→ WHAT YOU WILL DO: Determine how many lines in the listing contain the string "each". Only that number goes in the answer.

→ PROVIDED RECORDS:
-------------------------

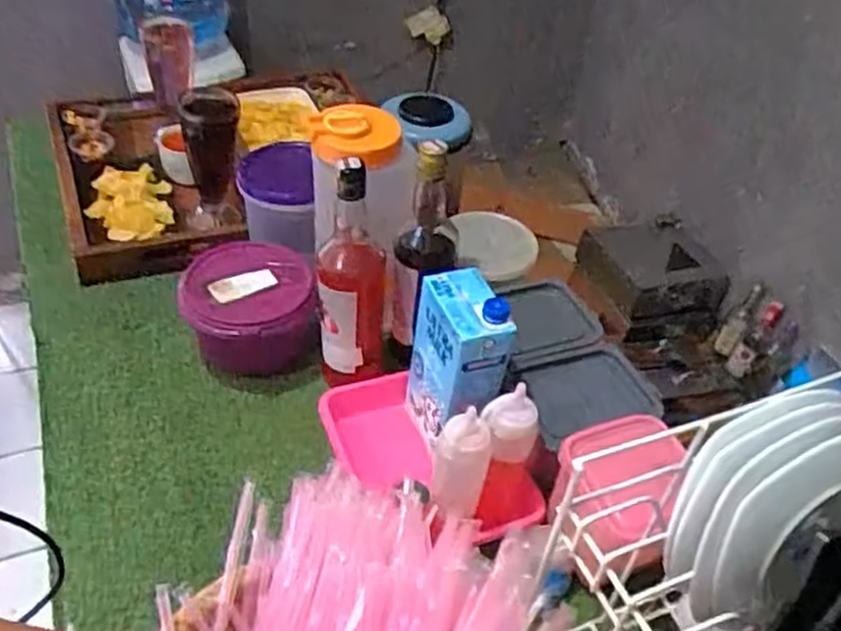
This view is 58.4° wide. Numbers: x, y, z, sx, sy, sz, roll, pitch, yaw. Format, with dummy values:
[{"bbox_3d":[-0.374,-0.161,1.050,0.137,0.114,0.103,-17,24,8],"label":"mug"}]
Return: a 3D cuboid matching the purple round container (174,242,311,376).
[{"bbox_3d":[-0.202,0.008,0.893,0.144,0.130,0.162,-7,46,-14],"label":"purple round container"}]

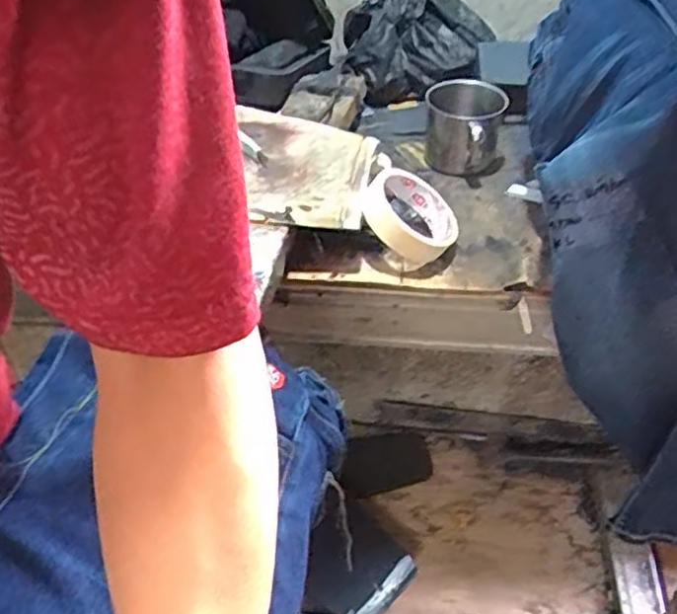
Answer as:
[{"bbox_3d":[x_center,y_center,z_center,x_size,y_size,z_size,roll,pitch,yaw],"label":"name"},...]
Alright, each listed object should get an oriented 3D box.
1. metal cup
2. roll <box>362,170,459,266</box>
[{"bbox_3d":[0.135,-0.182,0.747,0.083,0.076,0.085,2,40,8],"label":"metal cup"},{"bbox_3d":[0.064,-0.082,0.635,0.087,0.031,0.087,19,45,-20],"label":"roll"}]

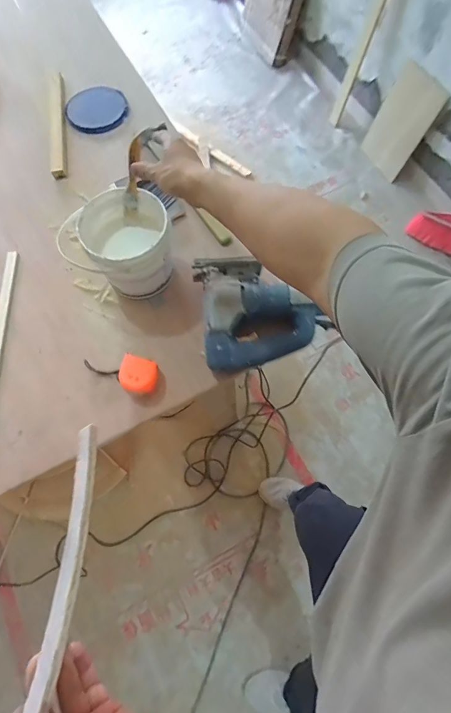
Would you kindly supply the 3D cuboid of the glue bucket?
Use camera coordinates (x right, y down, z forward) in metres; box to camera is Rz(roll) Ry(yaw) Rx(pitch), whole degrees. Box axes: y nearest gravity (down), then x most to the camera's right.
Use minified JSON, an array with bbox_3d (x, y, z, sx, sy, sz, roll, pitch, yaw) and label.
[{"bbox_3d":[-0.179,-0.205,0.707,0.148,0.153,0.152,0,69,1],"label":"glue bucket"}]

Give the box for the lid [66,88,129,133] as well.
[{"bbox_3d":[-0.322,-0.621,0.938,0.150,0.014,0.140,0,69,1],"label":"lid"}]

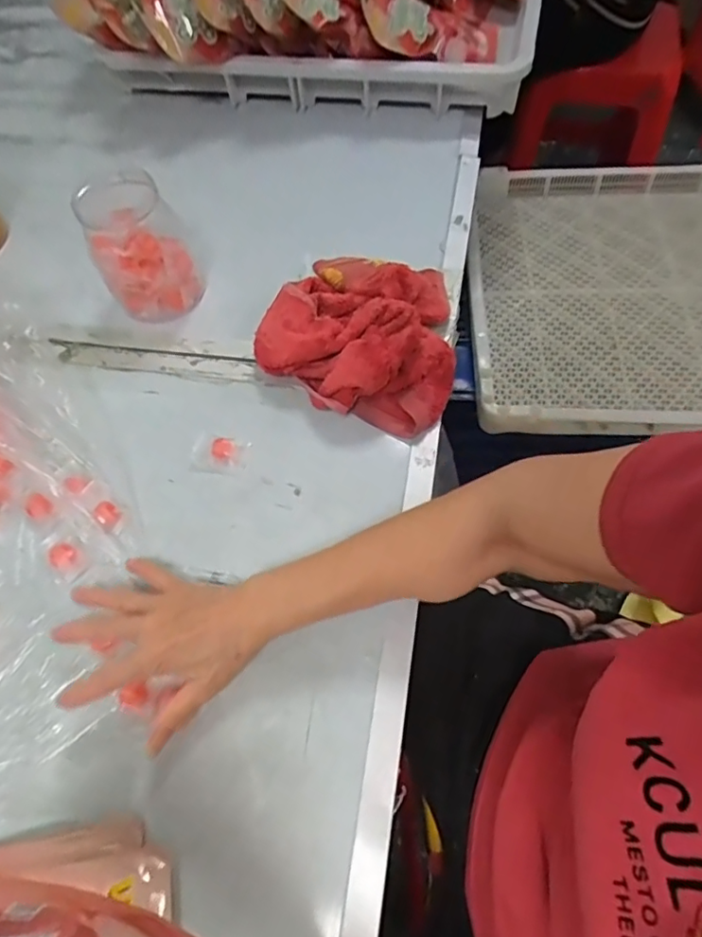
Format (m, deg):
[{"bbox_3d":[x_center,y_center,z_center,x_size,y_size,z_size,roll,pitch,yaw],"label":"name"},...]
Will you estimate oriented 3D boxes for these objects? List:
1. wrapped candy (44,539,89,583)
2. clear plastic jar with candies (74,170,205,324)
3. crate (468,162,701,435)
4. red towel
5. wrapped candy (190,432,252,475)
[{"bbox_3d":[-0.256,0.081,0.486,0.042,0.009,0.026,36,71,19],"label":"wrapped candy"},{"bbox_3d":[-0.222,-0.233,0.577,0.101,0.126,0.101,-28,65,-10],"label":"clear plastic jar with candies"},{"bbox_3d":[0.530,-0.292,0.850,0.701,0.060,0.511,-3,63,3],"label":"crate"},{"bbox_3d":[0.008,-0.145,0.546,0.200,0.075,0.195,10,64,9],"label":"red towel"},{"bbox_3d":[-0.129,-0.017,0.526,0.056,0.012,0.040,10,64,9],"label":"wrapped candy"}]

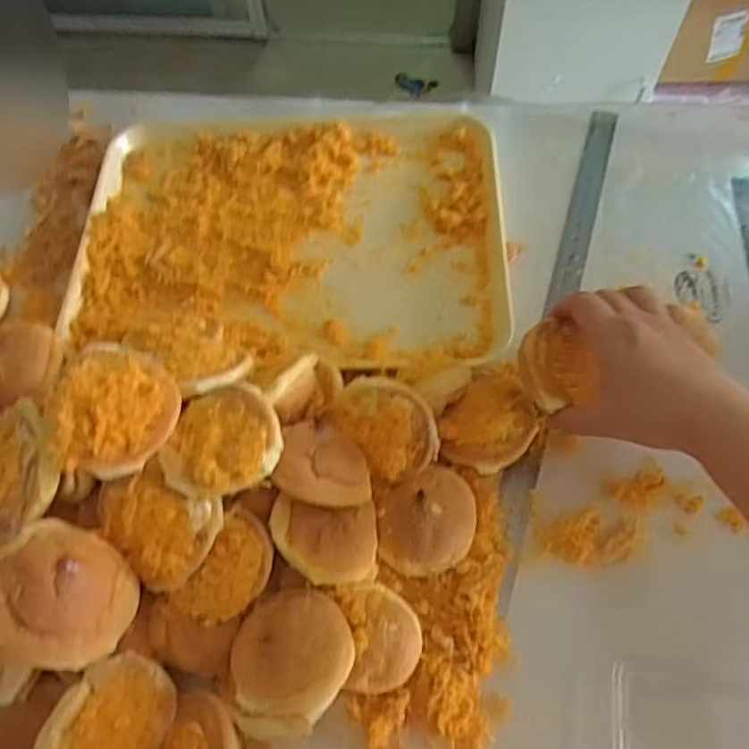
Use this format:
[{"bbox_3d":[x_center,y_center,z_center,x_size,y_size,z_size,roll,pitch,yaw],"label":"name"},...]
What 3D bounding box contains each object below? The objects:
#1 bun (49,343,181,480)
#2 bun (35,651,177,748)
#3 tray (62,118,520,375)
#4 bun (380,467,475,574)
[{"bbox_3d":[-0.164,0.022,0.407,0.066,0.026,0.081,16,63,9],"label":"bun"},{"bbox_3d":[-0.156,0.206,0.379,0.026,0.073,0.075,1,57,37],"label":"bun"},{"bbox_3d":[-0.075,-0.132,0.595,0.379,0.025,0.281,2,62,2],"label":"tray"},{"bbox_3d":[0.038,0.099,0.456,0.065,0.030,0.075,8,62,5],"label":"bun"}]

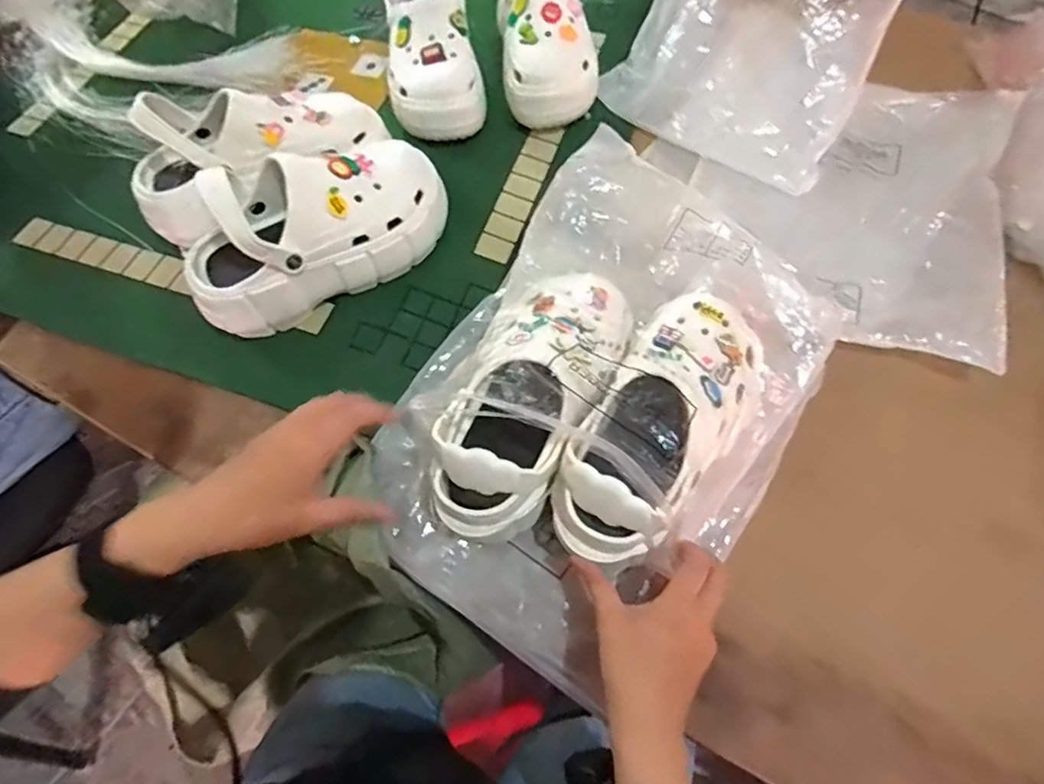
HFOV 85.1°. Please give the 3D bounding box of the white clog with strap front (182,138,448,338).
[{"bbox_3d":[-0.202,-0.163,0.561,0.262,0.142,0.101,-29,67,-12],"label":"white clog with strap front"}]

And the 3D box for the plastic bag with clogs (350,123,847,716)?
[{"bbox_3d":[0.065,-0.002,0.494,0.306,0.116,0.413,35,70,17],"label":"plastic bag with clogs"}]

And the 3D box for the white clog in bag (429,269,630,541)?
[{"bbox_3d":[0.010,-0.004,0.477,0.115,0.074,0.247,17,66,9],"label":"white clog in bag"}]

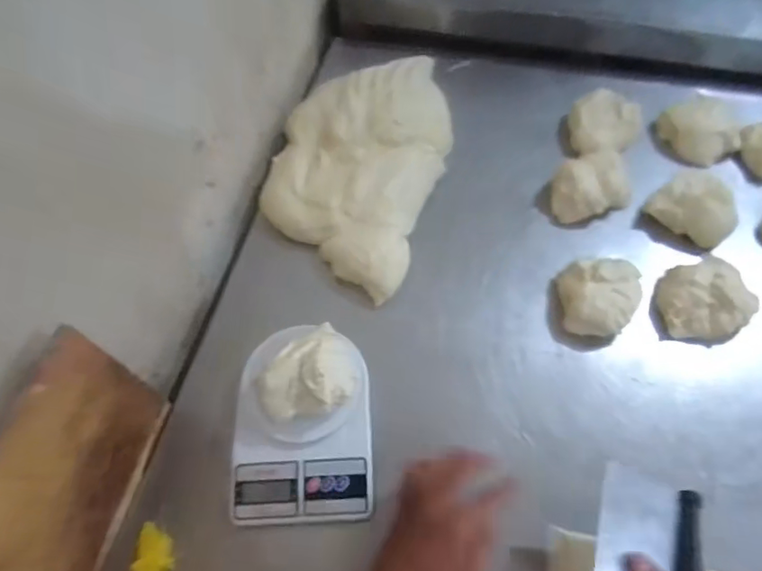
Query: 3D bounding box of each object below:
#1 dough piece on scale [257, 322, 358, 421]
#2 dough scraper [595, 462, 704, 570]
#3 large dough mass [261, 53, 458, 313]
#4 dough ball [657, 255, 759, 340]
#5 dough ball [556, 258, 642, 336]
[{"bbox_3d":[-0.076,0.094,0.565,0.089,0.047,0.114,37,69,21],"label":"dough piece on scale"},{"bbox_3d":[0.219,0.234,0.447,0.091,0.025,0.154,24,54,1],"label":"dough scraper"},{"bbox_3d":[-0.028,-0.200,0.775,0.242,0.060,0.428,16,63,12],"label":"large dough mass"},{"bbox_3d":[0.391,0.018,0.640,0.102,0.043,0.089,-6,60,0],"label":"dough ball"},{"bbox_3d":[0.270,0.015,0.642,0.096,0.050,0.089,-2,61,3],"label":"dough ball"}]

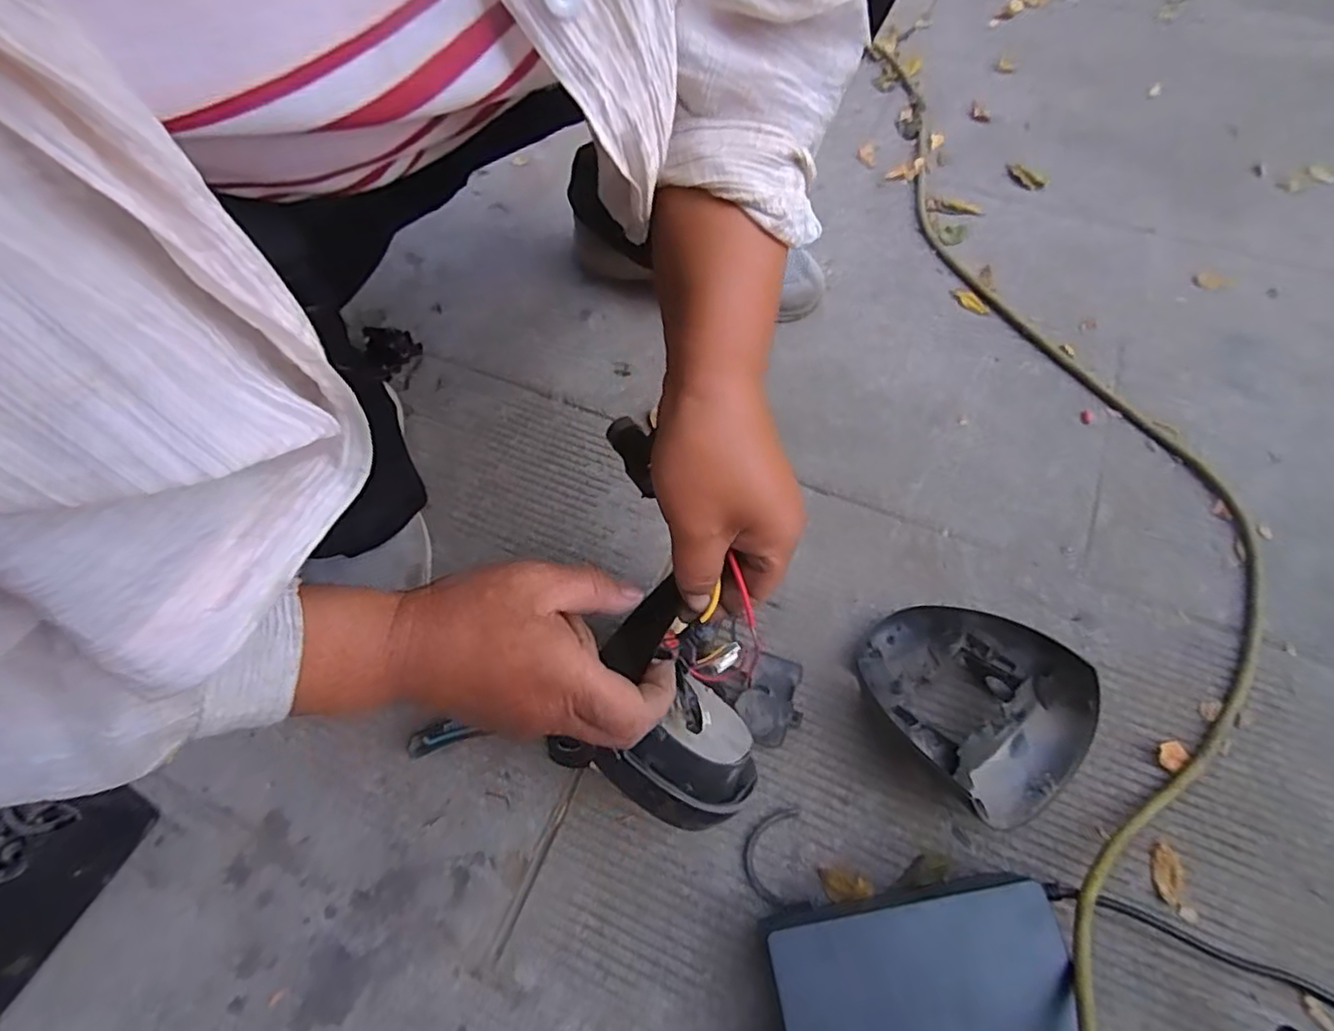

-------------------------

→ SOLUTION BELOW: 3